Tuesday, August 25, 2009


Europe stirs against Google
24.08.09 Philip Jones in The Bookseller

Depending on which version you read the New York Times reports that "opposition is mounting" against the Google Settlement as well as "dividing publishers and authors in Europe". The agreement would give Google the right to sell digital copies of millions of books, including those originally published in Europe that have found their way into the Google system.
Though the two NYT pieces are written by the same journalists, and share the same information, one is headlined European Opposition Mounts Against Google’s Selling Digitized Books, while a second carries the more nuanced Europe Divided on Google Book Deal. Both interpretations might be correct.
The piece notes that while some big European publishers, like the Oxford University Press and Bertelsmann Holtzbrinck support the agreement, there is widespread opposition among French publishers. The German government, supported by national collection societies in Germany, Austria, Switzerland and Spain, plans to argue against it and encourage writers to pull out of the agreement.
The European Commission is to hold a staff-level meeting on the proposed settlement on 7th September, but it has not directly involved itself in the case. In Germany, Austria, Switzerland and Spain, opposition to the settlement is more vocal.

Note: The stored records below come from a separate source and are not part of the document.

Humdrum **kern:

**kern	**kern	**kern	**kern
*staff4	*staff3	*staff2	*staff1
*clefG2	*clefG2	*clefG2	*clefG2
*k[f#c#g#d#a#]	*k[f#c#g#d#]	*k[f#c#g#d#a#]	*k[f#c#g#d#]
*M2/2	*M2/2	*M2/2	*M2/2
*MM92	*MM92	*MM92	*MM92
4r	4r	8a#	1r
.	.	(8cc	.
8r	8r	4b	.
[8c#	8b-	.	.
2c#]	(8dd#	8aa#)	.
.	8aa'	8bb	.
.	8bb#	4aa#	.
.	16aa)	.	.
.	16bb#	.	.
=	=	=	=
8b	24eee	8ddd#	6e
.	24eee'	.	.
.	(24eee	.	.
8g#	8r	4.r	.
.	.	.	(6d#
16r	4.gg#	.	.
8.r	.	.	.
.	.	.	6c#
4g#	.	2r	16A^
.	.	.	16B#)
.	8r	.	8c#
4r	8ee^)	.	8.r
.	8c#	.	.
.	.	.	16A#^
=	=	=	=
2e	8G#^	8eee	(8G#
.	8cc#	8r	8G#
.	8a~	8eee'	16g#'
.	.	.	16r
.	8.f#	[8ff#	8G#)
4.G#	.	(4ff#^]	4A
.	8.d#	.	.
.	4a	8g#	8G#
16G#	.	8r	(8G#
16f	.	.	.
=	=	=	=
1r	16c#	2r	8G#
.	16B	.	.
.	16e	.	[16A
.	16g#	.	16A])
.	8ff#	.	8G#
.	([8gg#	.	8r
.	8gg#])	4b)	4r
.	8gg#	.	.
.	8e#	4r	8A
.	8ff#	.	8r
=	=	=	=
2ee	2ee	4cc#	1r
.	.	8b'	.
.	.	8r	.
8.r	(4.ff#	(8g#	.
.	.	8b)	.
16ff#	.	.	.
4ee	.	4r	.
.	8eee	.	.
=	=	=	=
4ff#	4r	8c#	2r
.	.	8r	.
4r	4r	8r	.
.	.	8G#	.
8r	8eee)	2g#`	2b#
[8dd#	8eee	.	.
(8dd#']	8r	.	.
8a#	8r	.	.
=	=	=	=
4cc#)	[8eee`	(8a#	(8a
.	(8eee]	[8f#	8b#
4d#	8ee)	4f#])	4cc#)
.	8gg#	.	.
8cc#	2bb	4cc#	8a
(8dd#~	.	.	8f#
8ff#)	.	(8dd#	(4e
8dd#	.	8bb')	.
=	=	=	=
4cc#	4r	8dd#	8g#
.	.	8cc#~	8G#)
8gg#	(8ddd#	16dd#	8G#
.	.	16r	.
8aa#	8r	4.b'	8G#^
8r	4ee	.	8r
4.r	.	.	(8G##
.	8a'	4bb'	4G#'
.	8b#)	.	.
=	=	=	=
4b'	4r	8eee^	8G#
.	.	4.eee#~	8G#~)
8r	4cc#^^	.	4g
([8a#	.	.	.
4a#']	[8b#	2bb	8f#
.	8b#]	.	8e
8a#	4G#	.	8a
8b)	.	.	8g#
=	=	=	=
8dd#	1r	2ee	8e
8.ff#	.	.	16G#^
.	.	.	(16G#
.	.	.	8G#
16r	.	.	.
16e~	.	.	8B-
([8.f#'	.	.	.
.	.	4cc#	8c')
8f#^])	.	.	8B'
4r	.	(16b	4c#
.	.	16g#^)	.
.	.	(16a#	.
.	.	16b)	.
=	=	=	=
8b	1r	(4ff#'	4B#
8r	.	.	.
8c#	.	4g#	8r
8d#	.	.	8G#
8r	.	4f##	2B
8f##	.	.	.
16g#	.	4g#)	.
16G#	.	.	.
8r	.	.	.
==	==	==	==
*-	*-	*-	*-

The German government has hired an American law firm, Sheppard Mullin Richter & Hampton, to submit a friend-of-the-court brief opposing Google.
Akash Sachdeva, an intellectual property lawyer with the law firm Allen & Overy in London, said that last-minute objections from Europe were unlikely to stop the settlement from going forward. "I would imagine the court is going to say that because you have a significant amount of big players around the world who have opted into this, then it is worth proceeding with,” he said.